TASK TO COMPLETE: Could you repeat every line of the records below, character for character?

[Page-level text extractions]
+ + +
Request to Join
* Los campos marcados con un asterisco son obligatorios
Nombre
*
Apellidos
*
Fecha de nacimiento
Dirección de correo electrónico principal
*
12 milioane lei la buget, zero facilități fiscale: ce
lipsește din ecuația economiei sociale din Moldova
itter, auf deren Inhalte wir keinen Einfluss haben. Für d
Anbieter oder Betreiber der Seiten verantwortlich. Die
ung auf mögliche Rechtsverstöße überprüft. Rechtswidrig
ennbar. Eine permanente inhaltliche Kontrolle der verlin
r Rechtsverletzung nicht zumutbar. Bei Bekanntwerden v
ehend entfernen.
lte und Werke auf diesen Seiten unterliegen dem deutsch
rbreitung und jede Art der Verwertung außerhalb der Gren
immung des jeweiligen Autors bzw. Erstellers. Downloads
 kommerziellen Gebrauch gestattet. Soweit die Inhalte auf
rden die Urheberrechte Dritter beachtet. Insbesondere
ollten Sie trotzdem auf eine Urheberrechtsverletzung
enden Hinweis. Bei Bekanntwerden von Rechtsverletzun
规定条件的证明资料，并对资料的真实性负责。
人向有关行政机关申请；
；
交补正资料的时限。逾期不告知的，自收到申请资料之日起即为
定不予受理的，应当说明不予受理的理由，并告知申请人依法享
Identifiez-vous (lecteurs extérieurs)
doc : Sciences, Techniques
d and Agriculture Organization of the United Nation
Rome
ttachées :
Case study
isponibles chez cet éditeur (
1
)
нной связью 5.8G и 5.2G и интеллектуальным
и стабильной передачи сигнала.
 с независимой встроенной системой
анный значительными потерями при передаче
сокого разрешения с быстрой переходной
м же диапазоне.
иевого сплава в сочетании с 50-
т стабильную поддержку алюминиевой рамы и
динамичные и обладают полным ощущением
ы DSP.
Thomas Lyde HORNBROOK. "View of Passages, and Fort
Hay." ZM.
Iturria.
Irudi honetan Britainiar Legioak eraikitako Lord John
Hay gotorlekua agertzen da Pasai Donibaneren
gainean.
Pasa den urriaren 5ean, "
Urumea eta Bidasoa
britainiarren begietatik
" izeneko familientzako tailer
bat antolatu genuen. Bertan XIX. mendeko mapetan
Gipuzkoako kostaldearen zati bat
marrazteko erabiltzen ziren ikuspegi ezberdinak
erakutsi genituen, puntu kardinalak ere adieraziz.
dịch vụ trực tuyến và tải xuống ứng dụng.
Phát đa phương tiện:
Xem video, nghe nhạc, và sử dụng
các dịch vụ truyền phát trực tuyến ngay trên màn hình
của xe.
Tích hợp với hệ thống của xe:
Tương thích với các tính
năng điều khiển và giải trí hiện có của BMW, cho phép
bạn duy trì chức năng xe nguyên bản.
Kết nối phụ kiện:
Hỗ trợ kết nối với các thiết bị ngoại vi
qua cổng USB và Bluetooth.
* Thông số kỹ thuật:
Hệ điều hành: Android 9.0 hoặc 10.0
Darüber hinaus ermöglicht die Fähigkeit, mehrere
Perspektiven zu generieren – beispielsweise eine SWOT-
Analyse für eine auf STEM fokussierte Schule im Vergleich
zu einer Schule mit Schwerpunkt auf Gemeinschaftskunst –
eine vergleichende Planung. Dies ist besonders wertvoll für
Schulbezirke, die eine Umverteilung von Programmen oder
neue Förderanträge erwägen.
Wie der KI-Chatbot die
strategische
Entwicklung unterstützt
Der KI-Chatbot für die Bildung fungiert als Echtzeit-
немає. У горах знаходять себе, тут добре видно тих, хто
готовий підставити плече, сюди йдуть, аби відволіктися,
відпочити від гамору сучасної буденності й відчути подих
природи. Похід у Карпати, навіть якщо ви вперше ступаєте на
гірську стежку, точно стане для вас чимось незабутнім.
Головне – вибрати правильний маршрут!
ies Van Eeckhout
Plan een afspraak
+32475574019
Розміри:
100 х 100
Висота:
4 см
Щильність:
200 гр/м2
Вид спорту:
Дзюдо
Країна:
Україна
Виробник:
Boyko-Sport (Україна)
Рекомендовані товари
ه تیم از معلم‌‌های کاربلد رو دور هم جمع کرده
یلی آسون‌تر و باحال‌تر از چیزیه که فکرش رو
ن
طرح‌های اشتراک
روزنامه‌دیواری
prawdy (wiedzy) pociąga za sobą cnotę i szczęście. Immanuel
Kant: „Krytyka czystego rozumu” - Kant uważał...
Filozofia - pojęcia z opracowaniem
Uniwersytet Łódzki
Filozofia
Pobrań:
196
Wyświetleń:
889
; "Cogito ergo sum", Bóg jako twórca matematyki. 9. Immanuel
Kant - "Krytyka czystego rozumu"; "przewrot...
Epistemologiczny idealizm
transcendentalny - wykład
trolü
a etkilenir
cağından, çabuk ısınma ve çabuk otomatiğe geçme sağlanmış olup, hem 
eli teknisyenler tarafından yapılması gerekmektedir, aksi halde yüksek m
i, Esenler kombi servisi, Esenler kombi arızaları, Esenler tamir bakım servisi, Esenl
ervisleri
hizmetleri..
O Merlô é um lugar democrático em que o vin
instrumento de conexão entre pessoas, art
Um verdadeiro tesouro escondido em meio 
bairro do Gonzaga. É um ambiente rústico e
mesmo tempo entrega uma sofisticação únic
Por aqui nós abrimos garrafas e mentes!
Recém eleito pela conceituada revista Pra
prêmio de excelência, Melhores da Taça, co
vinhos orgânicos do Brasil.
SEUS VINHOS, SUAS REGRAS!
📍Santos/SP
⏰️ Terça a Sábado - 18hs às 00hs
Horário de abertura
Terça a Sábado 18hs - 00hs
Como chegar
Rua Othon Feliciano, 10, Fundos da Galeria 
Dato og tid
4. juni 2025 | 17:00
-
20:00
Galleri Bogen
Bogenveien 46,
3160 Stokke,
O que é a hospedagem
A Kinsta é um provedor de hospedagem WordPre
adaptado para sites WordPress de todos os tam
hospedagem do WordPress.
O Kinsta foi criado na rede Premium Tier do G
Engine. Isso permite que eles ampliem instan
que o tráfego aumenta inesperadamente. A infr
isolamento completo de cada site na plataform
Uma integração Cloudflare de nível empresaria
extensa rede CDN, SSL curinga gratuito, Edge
+ + +
RESULT OF THIS TASK:
Request to Join
* Los campos marcados con un asterisco son obligatorios
Nombre
*
Apellidos
*
Fecha de nacimiento
Dirección de correo electrónico principal
*
12 milioane lei la buget, zero facilități fiscale: ce
lipsește din ecuația economiei sociale din Moldova
itter, auf deren Inhalte wir keinen Einfluss haben. Für d
Anbieter oder Betreiber der Seiten verantwortlich. Die
ung auf mögliche Rechtsverstöße überprüft. Rechtswidrig
ennbar. Eine permanente inhaltliche Kontrolle der verlin
r Rechtsverletzung nicht zumutbar. Bei Bekanntwerden v
ehend entfernen.
lte und Werke auf diesen Seiten unterliegen dem deutsch
rbreitung und jede Art der Verwertung außerhalb der Gren
immung des jeweiligen Autors bzw. Erstellers. Downloads
 kommerziellen Gebrauch gestattet. Soweit die Inhalte auf
rden die Urheberrechte Dritter beachtet. Insbesondere
ollten Sie trotzdem auf eine Urheberrechtsverletzung
enden Hinweis. Bei Bekanntwerden von Rechtsverletzun
规定条件的证明资料，并对资料的真实性负责。
人向有关行政机关申请；
；
交补正资料的时限。逾期不告知的，自收到申请资料之日起即为
定不予受理的，应当说明不予受理的理由，并告知申请人依法享
Identifiez-vous (lecteurs extérieurs)
doc : Sciences, Techniques
d and Agriculture Organization of the United Nation
Rome
ttachées :
Case study
isponibles chez cet éditeur (
1
)
нной связью 5.8G и 5.2G и интеллектуальным
и стабильной передачи сигнала.
 с независимой встроенной системой
анный значительными потерями при передаче
сокого разрешения с быстрой переходной
м же диапазоне.
иевого сплава в сочетании с 50-
т стабильную поддержку алюминиевой рамы и
динамичные и обладают полным ощущением
ы DSP.
Thomas Lyde HORNBROOK. "View of Passages, and Fort
Hay." ZM.
Iturria.
Irudi honetan Britainiar Legioak eraikitako Lord John
Hay gotorlekua agertzen da Pasai Donibaneren
gainean.
Pasa den urriaren 5ean, "
Urumea eta Bidasoa
britainiarren begietatik
" izeneko familientzako tailer
bat antolatu genuen. Bertan XIX. mendeko mapetan
Gipuzkoako kostaldearen zati bat
marrazteko erabiltzen ziren ikuspegi ezberdinak
erakutsi genituen, puntu kardinalak ere adieraziz.
dịch vụ trực tuyến và tải xuống ứng dụng.
Phát đa phương tiện:
Xem video, nghe nhạc, và sử dụng
các dịch vụ truyền phát trực tuyến ngay trên màn hình
của xe.
Tích hợp với hệ thống của xe:
Tương thích với các tính
năng điều khiển và giải trí hiện có của BMW, cho phép
bạn duy trì chức năng xe nguyên bản.
Kết nối phụ kiện:
Hỗ trợ kết nối với các thiết bị ngoại vi
qua cổng USB và Bluetooth.
* Thông số kỹ thuật:
Hệ điều hành: Android 9.0 hoặc 10.0
Darüber hinaus ermöglicht die Fähigkeit, mehrere
Perspektiven zu generieren – beispielsweise eine SWOT-
Analyse für eine auf STEM fokussierte Schule im Vergleich
zu einer Schule mit Schwerpunkt auf Gemeinschaftskunst –
eine vergleichende Planung. Dies ist besonders wertvoll für
Schulbezirke, die eine Umverteilung von Programmen oder
neue Förderanträge erwägen.
Wie der KI-Chatbot die
strategische
Entwicklung unterstützt
Der KI-Chatbot für die Bildung fungiert als Echtzeit-
немає. У горах знаходять себе, тут добре видно тих, хто
готовий підставити плече, сюди йдуть, аби відволіктися,
відпочити від гамору сучасної буденності й відчути подих
природи. Похід у Карпати, навіть якщо ви вперше ступаєте на
гірську стежку, точно стане для вас чимось незабутнім.
Головне – вибрати правильний маршрут!
ies Van Eeckhout
Plan een afspraak
+32475574019
Розміри:
100 х 100
Висота:
4 см
Щильність:
200 гр/м2
Вид спорту:
Дзюдо
Країна:
Україна
Виробник:
Boyko-Sport (Україна)
Рекомендовані товари
ه تیم از معلم‌‌های کاربلد رو دور هم جمع کرده
یلی آسون‌تر و باحال‌تر از چیزیه که فکرش رو
ن
طرح‌های اشتراک
روزنامه‌دیواری
prawdy (wiedzy) pociąga za sobą cnotę i szczęście. Immanuel
Kant: „Krytyka czystego rozumu” - Kant uważał...
Filozofia - pojęcia z opracowaniem
Uniwersytet Łódzki
Filozofia
Pobrań:
196
Wyświetleń:
889
; "Cogito ergo sum", Bóg jako twórca matematyki. 9. Immanuel
Kant - "Krytyka czystego rozumu"; "przewrot...
Epistemologiczny idealizm
transcendentalny - wykład
trolü
a etkilenir
cağından, çabuk ısınma ve çabuk otomatiğe geçme sağlanmış olup, hem 
eli teknisyenler tarafından yapılması gerekmektedir, aksi halde yüksek m
i, Esenler kombi servisi, Esenler kombi arızaları, Esenler tamir bakım servisi, Esenl
ervisleri
hizmetleri..
O Merlô é um lugar democrático em que o vin
instrumento de conexão entre pessoas, art
Um verdadeiro tesouro escondido em meio 
bairro do Gonzaga. É um ambiente rústico e
mesmo tempo entrega uma sofisticação únic
Por aqui nós abrimos garrafas e mentes!
Recém eleito pela conceituada revista Pra
prêmio de excelência, Melhores da Taça, co
vinhos orgânicos do Brasil.
SEUS VINHOS, SUAS REGRAS!
📍Santos/SP
⏰️ Terça a Sábado - 18hs às 00hs
Horário de abertura
Terça a Sábado 18hs - 00hs
Como chegar
Rua Othon Feliciano, 10, Fundos da Galeria 
Dato og tid
4. juni 2025 | 17:00
-
20:00
Galleri Bogen
Bogenveien 46,
3160 Stokke,
O que é a hospedagem
A Kinsta é um provedor de hospedagem WordPre
adaptado para sites WordPress de todos os tam
hospedagem do WordPress.
O Kinsta foi criado na rede Premium Tier do G
Engine. Isso permite que eles ampliem instan
que o tráfego aumenta inesperadamente. A infr
isolamento completo de cada site na plataform
Uma integração Cloudflare de nível empresaria
extensa rede CDN, SSL curinga gratuito, Edge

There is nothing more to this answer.